When I use tcpdump to watch what ISC is sending, I also get this:

Code Select Expand

Vendor-Option (43), length 6: 1.4.217.29.45.77

But I am sure that ISC does send 6 bytes and what you see above is just tcpdump's friendly human readable display. It definitely does not send literal dots.

So how did you get the output for DNSmasq?

[OPNenthu]

Ah, maybe the difference is due to Wireshark.  I had used that when I did my initial Dnsmasq tests a few days back, but I am using tcpdump from the OPNsense UI now.

I'll sort this out and post back.

[Patrick M. Hausen]

but I am using tcpdump from the OPNsense UI now.

There's tcpdump in the UI? :-)

Never noticed. I always SSH in and use, well, tcpdump.

[meyergru]

Yes, there is no difference, apart from different tools producing the dump output.

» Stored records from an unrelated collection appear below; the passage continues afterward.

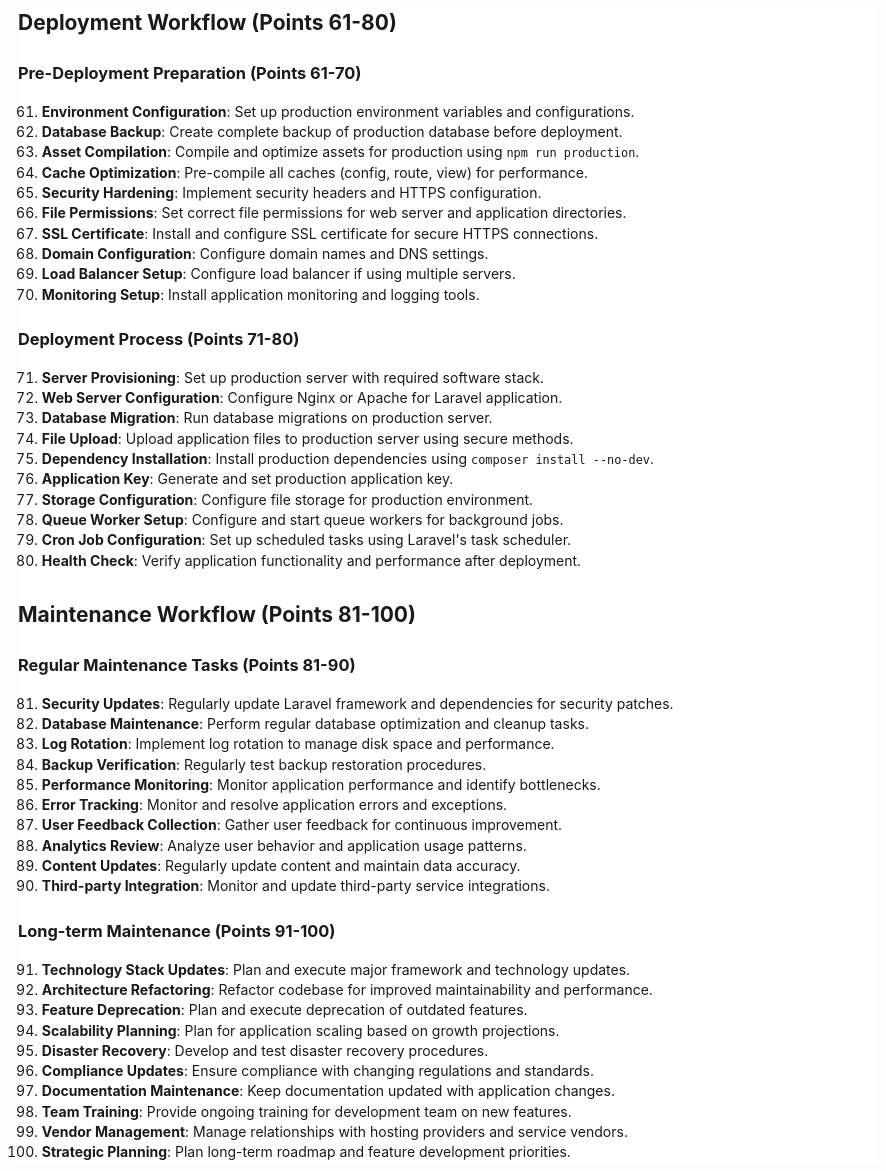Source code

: ## Deployment Workflow (Points 61-80)

### Pre-Deployment Preparation (Points 61-70)
61. **Environment Configuration**: Set up production environment variables and configurations.
62. **Database Backup**: Create complete backup of production database before deployment.
63. **Asset Compilation**: Compile and optimize assets for production using `npm run production`.
64. **Cache Optimization**: Pre-compile all caches (config, route, view) for performance.
65. **Security Hardening**: Implement security headers and HTTPS configuration.
66. **File Permissions**: Set correct file permissions for web server and application directories.
67. **SSL Certificate**: Install and configure SSL certificate for secure HTTPS connections.
68. **Domain Configuration**: Configure domain names and DNS settings.
69. **Load Balancer Setup**: Configure load balancer if using multiple servers.
70. **Monitoring Setup**: Install application monitoring and logging tools.

### Deployment Process (Points 71-80)
71. **Server Provisioning**: Set up production server with required software stack.
72. **Web Server Configuration**: Configure Nginx or Apache for Laravel application.
73. **Database Migration**: Run database migrations on production server.
74. **File Upload**: Upload application files to production server using secure methods.
75. **Dependency Installation**: Install production dependencies using `composer install --no-dev`.
76. **Application Key**: Generate and set production application key.
77. **Storage Configuration**: Configure file storage for production environment.
78. **Queue Worker Setup**: Configure and start queue workers for background jobs.
79. **Cron Job Configuration**: Set up scheduled tasks using Laravel's task scheduler.
80. **Health Check**: Verify application functionality and performance after deployment.

## Maintenance Workflow (Points 81-100)

### Regular Maintenance Tasks (Points 81-90)
81. **Security Updates**: Regularly update Laravel framework and dependencies for security patches.
82. **Database Maintenance**: Perform regular database optimization and cleanup tasks.
83. **Log Rotation**: Implement log rotation to manage disk space and performance.
84. **Backup Verification**: Regularly test backup restoration procedures.
85. **Performance Monitoring**: Monitor application performance and identify bottlenecks.
86. **Error Tracking**: Monitor and resolve application errors and exceptions.
87. **User Feedback Collection**: Gather user feedback for continuous improvement.
88. **Analytics Review**: Analyze user behavior and application usage patterns.
89. **Content Updates**: Regularly update content and maintain data accuracy.
90. **Third-party Integration**: Monitor and update third-party service integrations.

### Long-term Maintenance (Points 91-100)
91. **Technology Stack Updates**: Plan and execute major framework and technology updates.
92. **Architecture Refactoring**: Refactor codebase for improved maintainability and performance.
93. **Feature Deprecation**: Plan and execute deprecation of outdated features.
94. **Scalability Planning**: Plan for application scaling based on growth projections.
95. **Disaster Recovery**: Develop and test disaster recovery procedures.
96. **Compliance Updates**: Ensure compliance with changing regulations and standards.
97. **Documentation Maintenance**: Keep documentation updated with application changes.
98. **Team Training**: Provide ongoing training for development team on new features.
99. **Vendor Management**: Manage relationships with hosting providers and service vendors.
100. **Strategic Planning**: Plan long-term roadmap and feature development priorities.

I told @OPNenthu this already: https://github.com/opnsense/core/issues/8620#issuecomment-2907679558

[OPNenthu]

I don't remember if I used Wireshark for those examples, but I will anyway retry and mark down the tool used.  You are most likely correct.

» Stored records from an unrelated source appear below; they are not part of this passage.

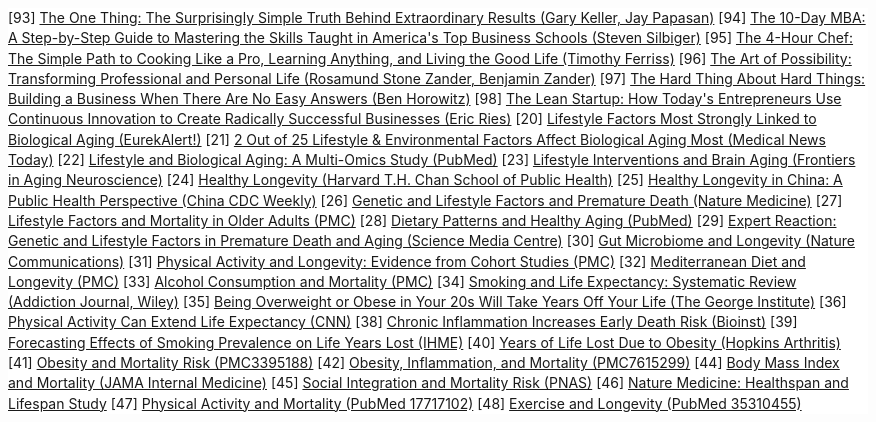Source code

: [93] [The One Thing: The Surprisingly Simple Truth Behind Extraordinary Results (Gary Keller, Jay Papasan)](https://www.the1thing.com/)
[94] [The 10-Day MBA: A Step-by-Step Guide to Mastering the Skills Taught in America's Top Business Schools (Steven Silbiger)](https://www.10daymba.com/)
[95] [The 4-Hour Chef: The Simple Path to Cooking Like a Pro, Learning Anything, and Living the Good Life (Timothy Ferriss)](https://tim.blog/the-4-hour-chef/)
[96] [The Art of Possibility: Transforming Professional and Personal Life (Rosamund Stone Zander, Benjamin Zander)](https://www.benjaminzander.org/the-art-of-possibility/)
[97] [The Hard Thing About Hard Things: Building a Business When There Are No Easy Answers (Ben Horowitz)](https://www.bhorowitz.com/the_hard_thing_about_hard_things)
[98] [The Lean Startup: How Today's Entrepreneurs Use Continuous Innovation to Create Radically Successful Businesses (Eric Ries)](https://www.startuplessonslearned.com/)
[20] [Lifestyle Factors Most Strongly Linked to Biological Aging (EurekAlert!)](https://www.eurekalert.org/news-releases/1059853)
[21] [2 Out of 25 Lifestyle & Environmental Factors Affect Biological Aging Most (Medical News Today)](https://www.medicalnewstoday.com/articles/2-out-of-25-lifestyle-environmental-factors-affect-biological-aging-most-study-finds)
[22] [Lifestyle and Biological Aging: A Multi-Omics Study (PubMed)](https://pubmed.ncbi.nlm.nih.gov/38684374/)
[23] [Lifestyle Interventions and Brain Aging (Frontiers in Aging Neuroscience)](https://www.frontiersin.org/journals/aging-neuroscience/articles/10.3389/fnagi.2023.1172967/full)
[24] [Healthy Longevity (Harvard T.H. Chan School of Public Health)](https://nutritionsource.hsph.harvard.edu/healthy-longevity/)
[25] [Healthy Longevity in China: A Public Health Perspective (China CDC Weekly)](https://weekly.chinacdc.cn/en/article/doi/10.46234/ccdcw2023.005)
[26] [Genetic and Lifestyle Factors and Premature Death (Nature Medicine)](https://www.nature.com/articles/s41591-024-03483-9)
[27] [Lifestyle Factors and Mortality in Older Adults (PMC)](https://pmc.ncbi.nlm.nih.gov/articles/PMC7325954/)
[28] [Dietary Patterns and Healthy Aging (PubMed)](https://pubmed.ncbi.nlm.nih.gov/37354644/)
[29] [Expert Reaction: Genetic and Lifestyle Factors in Premature Death and Aging (Science Media Centre)](https://www.sciencemediacentre.org/expert-reaction-to-study-looking-at-genetic-and-lifestyle-factors-and-premature-death-ageing-and-age-related-diseases/)
[30] [Gut Microbiome and Longevity (Nature Communications)](https://www.nature.com/articles/s42003-020-1013-2)
[31] [Physical Activity and Longevity: Evidence from Cohort Studies (PMC)](https://pmc.ncbi.nlm.nih.gov/articles/PMC7550962/)
[32] [Mediterranean Diet and Longevity (PMC)](https://pmc.ncbi.nlm.nih.gov/articles/PMC3489349/)
[33] [Alcohol Consumption and Mortality (PMC)](https://pmc.ncbi.nlm.nih.gov/articles/PMC1326149/)
[34] [Smoking and Life Expectancy: Systematic Review (Addiction Journal, Wiley)](https://onlinelibrary.wiley.com/doi/10.1111/add.16757)
[35] [Being Overweight or Obese in Your 20s Will Take Years Off Your Life (The George Institute)](https://www.georgeinstitute.org/news-and-media/news/being-overweight-or-obese-in-your-20s-will-take-years-off-your-life-according-to-a-new-report)
[36] [Physical Activity Can Extend Life Expectancy (CNN)](https://www.cnn.com/2024/11/15/health/physical-activity-extend-life-expectancy-wellness/index.html)
[38] [Chronic Inflammation Increases Early Death Risk (Bioinst)](https://bioinst.com/en/beware-chronic-inflammation-it-increases-early-death-risk/)
[39] [Forecasting Effects of Smoking Prevalence on Life Years Lost (IHME)](https://www.healthdata.org/research-analysis/library/forecasting-effects-smoking-prevalence-scenarios-years-life-lost-and-life)
[40] [Years of Life Lost Due to Obesity (Hopkins Arthritis)](https://www.hopkinsarthritis.org/arthritis-news/years-of-life-lost-due-to-obesity/)
[41] [Obesity and Mortality Risk (PMC3395188)](https://pmc.ncbi.nlm.nih.gov/articles/PMC3395188/)
[42] [Obesity, Inflammation, and Mortality (PMC7615299)](https://pmc.ncbi.nlm.nih.gov/articles/PMC7615299/)
[44] [Body Mass Index and Mortality (JAMA Internal Medicine)](https://jamanetwork.com/journals/jamainternalmedicine/fullarticle/484996)
[45] [Social Integration and Mortality Risk (PNAS)](https://www.pnas.org/doi/10.1073/pnas.1900712116)
[46] [Nature Medicine: Healthspan and Lifespan Study](https://www.nature.com/articles/s41591-025-03570-5)
[47] [Physical Activity and Mortality (PubMed 17717102)](https://pubmed.ncbi.nlm.nih.gov/17717102/)
[48] [Exercise and Longevity (PubMed 35310455)](https://pubmed.ncbi.nlm.nih.gov/35310455/)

@Patrick:  Interfaces->Diagnostics->Packet Capture.   Limited as compared to the CLI but still convenient.

[OPNenthu]

Alright- I don't need to run through every permutation as I can already see the pattern.  You guys are right, it's the difference in how each tools displays.  Nothing to see here :)

Code Select Expand

Input Value DHCP Provider PCAP tool Output
01:04:c0:a8:01:10 ISC tcpdump Vendor-Option (43), length 6: 1.4.192.168.1.16
"01:04:c0:a8:01:10" ISC tcpdump Vendor-Option (43), length 17: 48.49.58.48.52.58.99.48.58.97.56.58.48.49.58.49.48
01:04:c0:a8:01:10 ISC Wireshark Option: (43) Vendor-Specific Information     Length: 6     Value: 0104c0a80110
"01:04:c0:a8:01:10" ISC Wireshark Option: (43) Vendor-Specific Information     Length: 17     Value: 30313a30343a63303a61383a30313a3130
01:04:c0:a8:01:10 Dnsmasq tcpdump Vendor-Option (43), length 6: 1.4.192.168.1.16


So there's still the mystery of why my switch failed to adopt when I used Dnsmasq and the correct input value.

I know that DNS for local hosts was not resolving correctly at the time, but Option 43 should have been picked up. Maybe local hostname resolution is a critical function for UniFi bring-up regardless of Option 43?  I'll probably find out in due time with more testing.